Some mental health professionals assert that what clients post on the web is public information, making it fair game for review. And, yes, it is one thing if you are in a forensic role, and your job is to investigate your client. But what if your role is clinical and involves building a relationship of trust and authenticity? Do we somehow have a right to access all of a person’s archived Internet data simply because they visited our office seeking care?
Those who assert that clinicians have a right to search for this information seem to be expressing a sense of entitlement to a patient’s out-of-session life. Reasons given for looking for this information include assessing risk and verifying information shared in treatment.
But would these same clinicians attend a performance or a talk a client was giving and not tell the client they had attended? Would they go observe other social events secretly and not share with their client that they had done so? It is the discretion provided by the Internet that seems to allow some clinicians an excuse for engaging in online behaviors they would never endorse offline.
For most people, taking time to develop trust and a connection before divulging difficult information is part of healthy boundaries, even when seeking psychological treatment. A psychotherapist who rushes to discover what a client hasn’t yet shared may be contaminating the therapy relationship or re-enacting boundary violations that the client has already experienced. Many clients of mine share deeper secrets as the therapy progresses, and for me to race ahead to these points of vulnerability in a web search would seem to to be shortchanging both of us in the clinical relationship.
Those who argue clients look us up on the Internet, and therefore it is fair game for us to do the same, are failing to note a key difference: There is a significant power differential when psychologists seek supplemental personal information about clients.
As mental health professionals, we have the ability to use this information to influence our diagnostic impressions. We hold authority in our relationships with our clients that they do not hold with us. We are not equals. That is why we have licensing boards and an informed consent process with clients in which we are required to share with them our policies and protocols.
When patients look us up before retaining our services as professionals, they are typically seeking information about how we practice or if others recommend our services. If we routinely engage in the practice of researching our clients without informing them that we do so, I’d say it has the potential to be exploitative, harmful, and deceptive.
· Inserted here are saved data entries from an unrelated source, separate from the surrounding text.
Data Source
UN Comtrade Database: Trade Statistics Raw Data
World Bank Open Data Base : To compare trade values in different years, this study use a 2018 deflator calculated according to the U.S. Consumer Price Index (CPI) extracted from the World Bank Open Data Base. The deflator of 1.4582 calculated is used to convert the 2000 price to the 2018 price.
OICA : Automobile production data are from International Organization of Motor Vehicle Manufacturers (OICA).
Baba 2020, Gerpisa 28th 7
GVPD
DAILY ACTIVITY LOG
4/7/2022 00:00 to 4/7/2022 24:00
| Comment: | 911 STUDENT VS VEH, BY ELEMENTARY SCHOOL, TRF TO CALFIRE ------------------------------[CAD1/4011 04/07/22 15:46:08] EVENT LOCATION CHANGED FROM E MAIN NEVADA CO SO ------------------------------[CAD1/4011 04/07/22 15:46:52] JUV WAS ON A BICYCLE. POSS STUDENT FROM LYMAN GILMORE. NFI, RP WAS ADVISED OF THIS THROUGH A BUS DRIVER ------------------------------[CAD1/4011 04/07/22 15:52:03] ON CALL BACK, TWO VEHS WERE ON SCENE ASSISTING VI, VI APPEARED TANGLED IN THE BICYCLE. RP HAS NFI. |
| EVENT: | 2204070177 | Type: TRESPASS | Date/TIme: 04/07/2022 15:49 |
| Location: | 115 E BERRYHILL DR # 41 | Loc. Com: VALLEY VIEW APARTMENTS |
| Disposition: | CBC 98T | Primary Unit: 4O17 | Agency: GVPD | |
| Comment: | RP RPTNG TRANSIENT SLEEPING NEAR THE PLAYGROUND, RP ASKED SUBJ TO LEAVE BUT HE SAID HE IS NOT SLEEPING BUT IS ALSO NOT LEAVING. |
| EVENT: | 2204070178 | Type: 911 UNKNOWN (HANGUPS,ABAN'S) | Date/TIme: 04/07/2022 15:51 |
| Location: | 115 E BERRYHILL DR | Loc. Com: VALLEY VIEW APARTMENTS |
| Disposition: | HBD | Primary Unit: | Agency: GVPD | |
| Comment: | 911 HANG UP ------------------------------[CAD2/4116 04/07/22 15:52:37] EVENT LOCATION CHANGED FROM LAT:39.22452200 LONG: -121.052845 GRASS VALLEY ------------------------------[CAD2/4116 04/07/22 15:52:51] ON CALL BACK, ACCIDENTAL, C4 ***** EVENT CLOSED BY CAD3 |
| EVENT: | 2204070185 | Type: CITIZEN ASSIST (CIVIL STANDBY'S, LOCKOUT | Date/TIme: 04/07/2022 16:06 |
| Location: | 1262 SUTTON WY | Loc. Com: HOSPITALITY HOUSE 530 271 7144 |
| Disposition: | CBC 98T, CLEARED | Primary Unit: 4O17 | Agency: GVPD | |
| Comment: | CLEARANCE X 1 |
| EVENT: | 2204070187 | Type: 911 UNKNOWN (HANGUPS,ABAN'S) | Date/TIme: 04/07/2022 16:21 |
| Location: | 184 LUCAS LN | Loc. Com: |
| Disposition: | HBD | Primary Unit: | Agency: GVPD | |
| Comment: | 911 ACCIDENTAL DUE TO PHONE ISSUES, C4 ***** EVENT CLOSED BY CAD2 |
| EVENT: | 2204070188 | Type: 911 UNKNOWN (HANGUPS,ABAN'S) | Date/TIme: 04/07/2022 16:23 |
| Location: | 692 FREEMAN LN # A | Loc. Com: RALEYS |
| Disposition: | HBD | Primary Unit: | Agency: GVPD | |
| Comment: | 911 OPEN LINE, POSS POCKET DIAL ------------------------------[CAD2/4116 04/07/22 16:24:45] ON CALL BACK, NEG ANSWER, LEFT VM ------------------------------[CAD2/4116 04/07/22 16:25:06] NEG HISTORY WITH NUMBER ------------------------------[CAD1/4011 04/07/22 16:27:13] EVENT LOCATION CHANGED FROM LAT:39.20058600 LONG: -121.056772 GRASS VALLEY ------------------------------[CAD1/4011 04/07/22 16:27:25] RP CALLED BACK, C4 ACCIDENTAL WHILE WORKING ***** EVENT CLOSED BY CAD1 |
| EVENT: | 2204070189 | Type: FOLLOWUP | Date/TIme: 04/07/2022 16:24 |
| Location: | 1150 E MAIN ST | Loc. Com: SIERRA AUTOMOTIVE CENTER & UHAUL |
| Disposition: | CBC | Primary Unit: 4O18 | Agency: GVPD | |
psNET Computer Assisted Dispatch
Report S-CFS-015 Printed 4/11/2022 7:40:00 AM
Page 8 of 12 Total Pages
The extent of such a search — and whether it is clinically warranted — may alter its significance. In my opinion, those who do so without analyzing their motives and without informing their clients may be taking advantage of those who are in their care. If you are compelled to seek out this information, why not do such a search with your client present? Why not do it openly, with full disclosure, so that the two of you may discuss the accuracy of what you find then and there and actually incorporate it into treatment?
None of this is to say that it’s possible to avoid incidental contacts with patients on the Internet. It is all too easy to stumble onto a client’s Facebook page or Twitterfeed by following a shared connection. But what one does when they arrive there does matter.
Do you read every post on the client’s Wall and browse his photo albums? Or do you hit the back button on your browser and let your client enjoy a life outside of the therapy room, choosing for himself what to bring into treatment? I’d vote for the latter.